Rivoluzione sessuale

venerdì 9 ottobre 2009

di Bruno Mastroianni, 9 ottobre 2009, www.documentazione.info

Anche questa volta è spuntato il preservativo. Non appena è iniziato il Sinodo sull’Africa alcune parole mal tradotte del Cardinal Turkson hanno riportato la questione in primo piano (per le vere parole del Card. Turkson cliccare qui).

Cosa dice la scienza sull’Aids in Africa

Le polemiche erano sorte all’inizio del viaggio in Africa di Benedetto XVI nell’aprile scorso, quando il Papa sostenne che la semplice distribuzione dei preservativi nel continente non sta dando risultati, anzi rischia di peggiorare le cose. Impostazione confermata da diversi studi e condivisa da molti esperti (per una sintesi leggere qui). Ultimamente si sono aggiunte altre voci autorevoli: l’epidemiologo René Ecochard che sostiene la ragionevolezza delle affermazioni del Papa e Edward Green, laico professore di Harvard, che si è occupato per 35 anni di programmi di distribuzione di contraccettivi, anche lui d’accordo con le affermazioni del Pontefice.

Tabù preservativo

Nonostante il tema sia serenamente dibattuto a livello scientifico ogni volta che la Chiesa vi accenna si scatenano violente polemiche. Il problema smette di essere la lotta all’Aids in Africa per concentrarsi sulla questione del preservativo in sé. Sembra quasi che sia vietato metterlo in discussione: chi osa farlo viene censurato. I discorsi si estremizzano e si finisce per distorcere la realtà: la posizione della Chiesa si deforma in un cocciuto rifiuto del preservativo, oscurando la visione ampia e positiva del significato della sessualità che essa propone.

Le costrizioni della liberazione sessuale

La situazione è stata ben analizzata dal filosofo francese Fabrice Hadjadj in un’intervista a Tempi. Il professore sostiene che la cosiddetta “liberazione sessuale” tutt’altro che liberare il sesso lo ha costretto in vincoli peggiori: la sessualità si è via via ridotta «a un atto consumistico che deve essere gestito secondo una modalità tecnica», ciò che conta è saper usare i mezzi adatti per evitare sgradite conseguenze. L’accento non è posto sull’«incontro, l’unione, la comunione» quanto piuttosto sulla «preservazione». L’educazione sessuale si trasforma in tecnica per il controllo dei rischi (in termini di malattie e gravidanze indesiderate). Il preservativo in questa situazione è «la parola ultima». Proprio per questo non si accetta che sia messo in discussione.

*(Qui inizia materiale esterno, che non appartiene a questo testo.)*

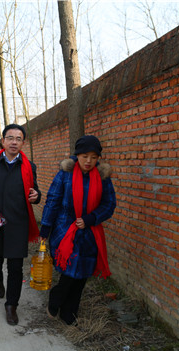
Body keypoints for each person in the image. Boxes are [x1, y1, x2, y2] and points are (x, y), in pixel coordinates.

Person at [39, 135, 116, 325]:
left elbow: (109, 204)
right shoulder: (65, 173)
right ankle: (56, 299)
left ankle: (70, 313)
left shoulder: (103, 177)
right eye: (84, 156)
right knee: (69, 272)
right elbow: (53, 201)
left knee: (82, 274)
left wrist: (91, 218)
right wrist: (45, 228)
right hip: (65, 230)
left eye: (93, 157)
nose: (88, 161)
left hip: (90, 232)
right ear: (77, 155)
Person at [0, 124, 41, 326]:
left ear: (23, 143)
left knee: (16, 267)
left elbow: (34, 192)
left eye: (18, 138)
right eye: (10, 138)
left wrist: (36, 196)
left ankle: (11, 305)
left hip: (18, 223)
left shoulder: (30, 166)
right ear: (3, 141)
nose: (14, 142)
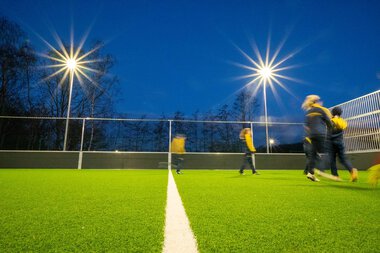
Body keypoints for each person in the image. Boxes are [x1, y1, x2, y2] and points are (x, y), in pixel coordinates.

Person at [302, 95, 333, 182]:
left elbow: (306, 126)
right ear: (317, 102)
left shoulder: (308, 112)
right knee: (330, 151)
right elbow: (329, 123)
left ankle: (310, 173)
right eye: (319, 101)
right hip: (320, 134)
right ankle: (320, 170)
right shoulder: (321, 110)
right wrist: (329, 135)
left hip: (311, 135)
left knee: (312, 155)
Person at [330, 106, 358, 182]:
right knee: (343, 159)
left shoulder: (331, 121)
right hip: (340, 142)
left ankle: (335, 175)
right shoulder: (343, 121)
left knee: (332, 160)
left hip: (331, 143)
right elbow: (343, 127)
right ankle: (352, 171)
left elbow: (328, 131)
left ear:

La liberazione della sessualità secondo il cristianesimo

Secondo Hadjadj la visione cristiana in confronto è liberatoria. Il cattolico che vive la sessualità all’interno del matrimonio coltivando la fedeltà coniugale «è il vero edonista. Ha la sua donna e va fino in fondo. Non passa tutto il tempo a chiedersi: “Oh, cosa succederà adesso? Che rischio sto correndo?”. E se il seme che ha immesso nella donna gli torna indietro sotto forma del viso di un figlio, la gioia è ancora più grande». La Chiesa - dice Hadjadj - «non è repressiva, al contrario: è favorevole al sesso fino alle estreme conseguenze, non con un piccolo preservativo che mi protegge, o con un lieve sfregamento che mi procura un lieve piacere e poi me ne vado di corsa. No: fate pure, ma portate l’esperienza alle sue estreme conseguenze».



L’insofferenza per il condom

Recentemente la Società Italiana di Ginecologia ha diffuso le statistiche secondo cui 3 teenager su 4 non usano il condom nei loro rapporti sessuali. La conclusione che molti traggono è che ci vorrebbe più educazione sessuale. In realtà i dati dicono di più: i giovani provano insofferenza per la mentalità contraccettiva e preservativa, vorrebbero una sessualità più libera, priva del “terzo incomodo artificiale”. Forse il problema e che non hanno nessuno che gli spieghi come raggiungerla, dato il continuo insistere sugli aspetti tecnici per evitare sorprese.

Il senso del sesso

Un valido esempio di risposta è il video di Jason e Cristallina, due ragazzi futuri sposi, che sono andati in giro per le scuole americane a parlare di castità, riscuotendo un enorme successo, proponendo una visione positiva del sesso incentrata sull’amore, sul rispetto e sull’attesa in vista del matrimonio (per vedere il video: parte1 e parte2).